Local site could be selected for federal driverless car designation

When the Obama administration designated its first 10 pilot sites for testing of automated vehicle technologies in January 2017, a 4,500-acre facility in East Liberty was not on the list.

This week, five Republican lawmakers and a handful of state senators including Senate President Larry Obhof, R–Ashtabula, held a press conference on Capitol Hill with a united message: Rethink that decision.

“This is a premiere facility,” said Rep. Bob Gibbs, R–Lakeville, who like other Republicans, argued that many of the 10 picked in January “don’t even have a facility, don’t even have assets. It’s a wish list.”

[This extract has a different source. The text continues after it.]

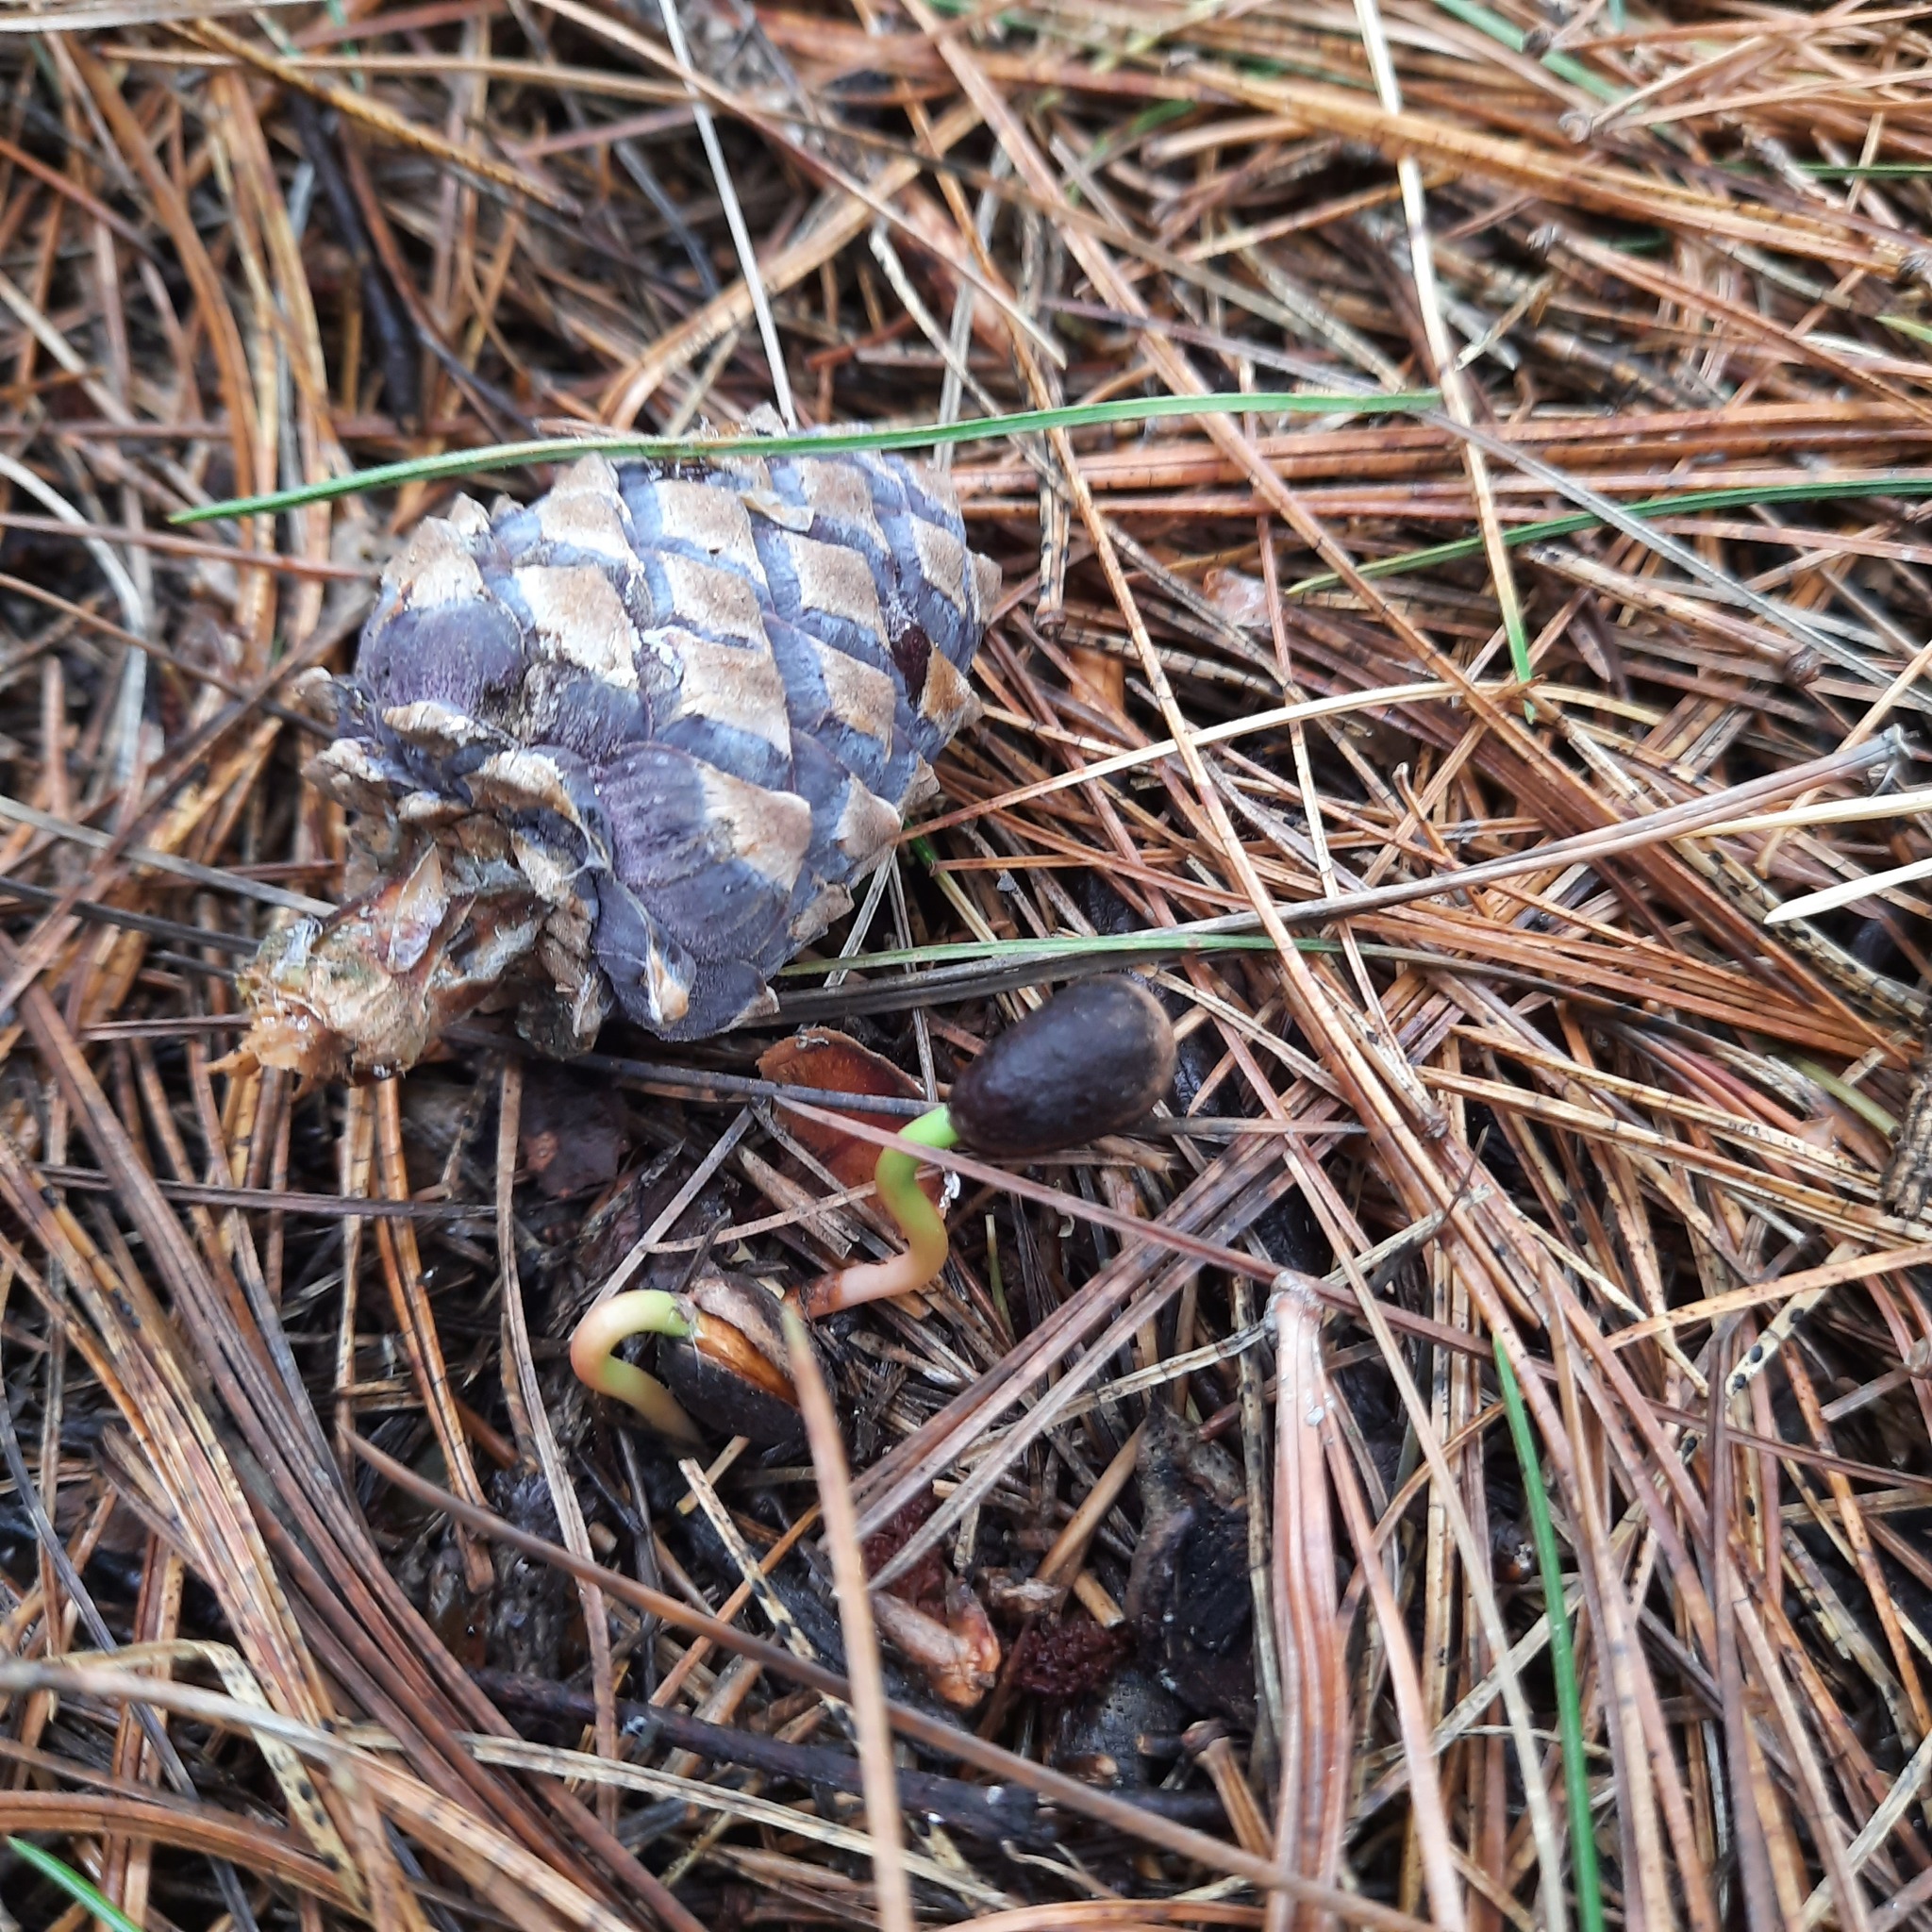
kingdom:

The East Liberty–based Transportation Research Center, the largest independent automotive testing ground in the U.S., argues it’s ready to test automated vehicles. The Logan County site broke ground last week on a $45 million SmartCenter that is being billed as the world’s biggest self-driving-vehicle test track. When it’s finished, the center will consist more than 18 miles of paved road and give researchers, automakers and safety organizations real-world tools and experience before putting driverless cars on public streets.

Ever since the Transportation Department bypassed the East Liberty site in January 2017, the Ohio delegation has been on a mission to convince Transportation Secretary Elaine Chao to include Ohio on that list, bringing her to the site last April and sending two letters — one last year and one this week — urging her to add the East Liberty site to the list. Chao, said Rep. Jim Jordan, R–Urbana, has expressed some willingness to consider adding the East Liberty site. Jordan and Gibbs joined Reps. Bob Latta, R–Bowling Green, Warren Davidson, –-Troy and Bill Johnson, R–Marietta in speaking on behalf of the site Tuesday.

The Department of Transportation began seeking proposals for a pilot program to designate automated vehicle proving grounds in November 2016. The 10 designees were picked from more than 60 applicants with the East Liberty site among those applying. Transportation instead picked sites in Pennsylvania, Texas, Maryland, Michigan, two sites in California, Iowa, Wisconsin, Florida and North Carolina.

Proponents of picking the TRC say that adding the East Liberty site to the list would allow the facility to receive federal research funding for driverless vehicles. Those federal dollars would be helpful to TRC as it moves forward, said Brett Roubinek, president and CEO of TRC. The center applied for the designation in 2016 but did not receive it.

Gibbs said while two of the 10 sites had begun work testing automated vehicles, some that received the designation had no physical facilities to do so. “It was really just a Christmas list,” he said, adding “it’s really unfortunate what happened.”

“How we can have the premiere facility in the country that doesn’t get on the list of 10? It just makes no sense….we should be the captain of the ship, and we really are.”

“This is a pre-eminent free-marketing center,” said Davidson. “Only the government can disrupt that. The trouble is, they have.”